Casio's camera for women
When it comes to gadgets – be it camera, phones, laptops or even tablets and music players – as a general rule, anything "compact", "shiny" and in flashy "colours" is strictly for the ladies. And even the biggest brands have fallen in this trap. Even a company like Apple took the bait as it serenaded us with the flashy pink range of iPods. We hope we aren’t alive to see the launch of a pink iPhone. Coming to laptops, the brand designers have interpreted its larger surface area as a field to spew their imagination, from tacky floral prints to abstract art to even jewel finish glossiness and, of course, the colours they think we want. One brand that went all out was Sony, who launched its Vaio range in vivid colours, seemingly to make them female-friendly.
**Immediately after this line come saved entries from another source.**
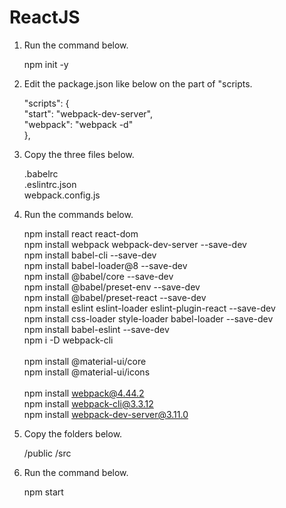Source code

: # ReactJS

1. Run the command below.

   npm init -y<br>

2. Edit the package.json like below on the part of "scripts.

   "scripts": {<br>
      "start": "webpack-dev-server",<br>
      "webpack": "webpack -d"<br>
   },<br>
  
3. Copy the three files below.

   .babelrc<br>
   .eslintrc.json<br>
   webpack.config.js<br>

4. Run the commands below.

   npm install react react-dom<br>
   npm install webpack webpack-dev-server --save-dev<br>
   npm install babel-cli --save-dev<br>
   npm install babel-loader@8 --save-dev<br>
   npm install @babel/core --save-dev<br>
   npm install @babel/preset-env --save-dev<br>
   npm install @babel/preset-react --save-dev<br>
   npm install eslint eslint-loader eslint-plugin-react --save-dev<br>
   npm install css-loader style-loader babel-loader --save-dev<br>
   npm install babel-eslint --save-dev<br>
   npm i -D webpack-cli<br>
   <br>
   npm install @material-ui/core<br>
   npm install @material-ui/icons<br>
   <br>
   npm install webpack@4.44.2<br>
   npm install webpack-cli@3.3.12<br>
   npm install webpack-dev-server@3.11.0<br>

5. Copy the folders below.

   /public
   /src
   
6. Run the command below.

   npm start
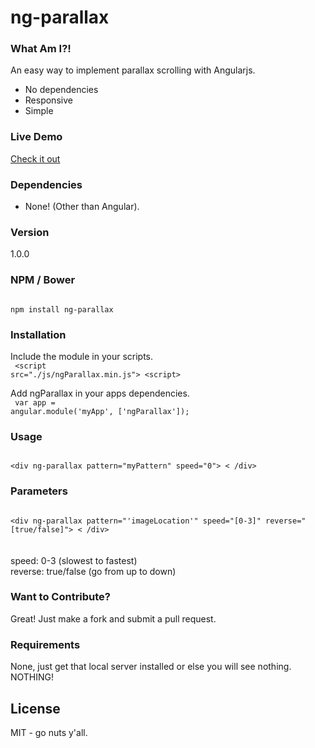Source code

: # ng-parallax

### What Am I?!
An easy way to implement parallax scrolling with Angularjs.  
  - No dependencies
  - Responsive
  - Simple
  
### Live Demo 
[Check it out](http://allenroyston.herokuapp.com/access/demo1/index.html "Title")


### Dependencies
- None!  (Other than Angular).


### Version
1.0.0

### NPM / Bower
<code>
npm install ng-parallax
</code>

### Installation
Include the module in your scripts.<br>
<code>
&lt;script src="./js/ngParallax.min.js"&gt; &lt;script&gt;
</code>

Add ngParallax in your apps dependencies.<br> 
<code>
var app = angular.module('myApp', ['ngParallax']);
</code>

### Usage
<code>
&lt;div ng-parallax pattern="myPattern" speed="0"&gt; &lt; /div&gt; 
</code>

### Parameters
<code>
&lt;div ng-parallax pattern="'imageLocation'" speed="[0-3]" reverse="[true/false]"&gt; &lt; /div&gt; 
</code>
<br><br>
speed: 0-3              (slowest to fastest)<br>
reverse: true/false     (go from up to down)


### Want to Contribute?
Great!  Just make a fork and submit a pull request. 

### Requirements
None, just get that local server installed or else you will see nothing. NOTHING!




License
----

MIT - go nuts y'all.
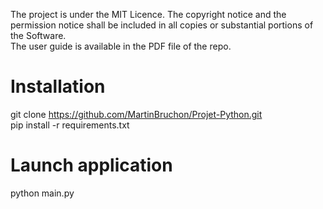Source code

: The project is under the MIT Licence. The copyright notice and the permission notice shall be included in all copies or substantial portions of the Software.  
The user guide is available in the PDF file of the repo.

# Installation
git clone https://github.com/MartinBruchon/Projet-Python.git  
pip install -r requirements.txt

# Launch application
python main.py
These aren’t the only brands or products that are guilty and the list could go on forever. But these were the ones that men around us thought were perfect for women. And the question "why" threw up the obvious answers like – because it’s pink, it’s so small, it’s shiny and even because some of these gadgets are a no-brainer and easy to use.
What we really want
While some men and companies feel that these are the kind of devices women want, we humbly disagree. Yes, who doesn't like a good looking gadget, but certainly not at the cost of specs and functionality. A powerful laptop or smartphone is great, and it does not necessarily have to be dipped in a gaudy or so-called “lady-like” shade to woo us. It can be simply in sophisticated black, and no lady will hesitate to pick it over a pink or purple. Yes, we’d love the Samsung Galaxy S3 or the iPhone 5 – not for the colour or diamonds encrusted on it, but for the sheer usability and convenience.
We aren't looking for a tablet with a feminine theme, and would rather pick the iPad, the Asus Transformer or the Nexus 7 over it at any given point. A good hybrid, convertible, for instance, the Lenovo Ideapad Yoga, would definitely get a thumbs up from us. Here again, it is the usability and powerful aspects which we consider over how it looks or feels. A colourful iPod isn't a bad idea, but not necessarily a bright pink, as we are more interested in the music, just like the male species.
But to give due credit, we even had a handful of alpha males refusing to fall for the pink-trap, asserting that there should be no discrimination and that these were cheap marketing gimmicks. We for one couldn’t agree more.